For each line in the data below that has the word "fork", copy that line.

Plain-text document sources
- - - - -

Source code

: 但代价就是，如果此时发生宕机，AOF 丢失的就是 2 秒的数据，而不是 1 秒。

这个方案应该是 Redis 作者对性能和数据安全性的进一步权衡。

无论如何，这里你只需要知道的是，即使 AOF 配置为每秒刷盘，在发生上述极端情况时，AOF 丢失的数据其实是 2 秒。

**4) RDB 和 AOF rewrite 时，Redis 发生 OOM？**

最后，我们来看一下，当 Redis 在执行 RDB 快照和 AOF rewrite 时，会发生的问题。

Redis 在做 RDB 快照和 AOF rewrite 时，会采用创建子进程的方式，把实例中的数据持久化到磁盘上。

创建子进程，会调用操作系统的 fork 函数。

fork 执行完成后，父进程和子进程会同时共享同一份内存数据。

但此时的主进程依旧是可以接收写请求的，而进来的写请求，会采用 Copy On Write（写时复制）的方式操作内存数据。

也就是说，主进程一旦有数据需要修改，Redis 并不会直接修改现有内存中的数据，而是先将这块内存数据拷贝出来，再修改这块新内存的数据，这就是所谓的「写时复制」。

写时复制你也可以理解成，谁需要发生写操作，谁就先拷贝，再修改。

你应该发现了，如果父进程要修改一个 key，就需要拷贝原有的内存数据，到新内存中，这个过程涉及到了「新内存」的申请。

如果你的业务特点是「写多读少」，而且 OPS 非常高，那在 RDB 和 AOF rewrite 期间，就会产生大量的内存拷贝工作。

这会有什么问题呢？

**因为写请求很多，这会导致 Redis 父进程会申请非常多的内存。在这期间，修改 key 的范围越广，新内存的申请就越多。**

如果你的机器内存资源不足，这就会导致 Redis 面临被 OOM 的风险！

- - - - -

**Answer:**
创建子进程，会调用操作系统的 fork 函数。
fork 执行完成后，父进程和子进程会同时共享同一份内存数据。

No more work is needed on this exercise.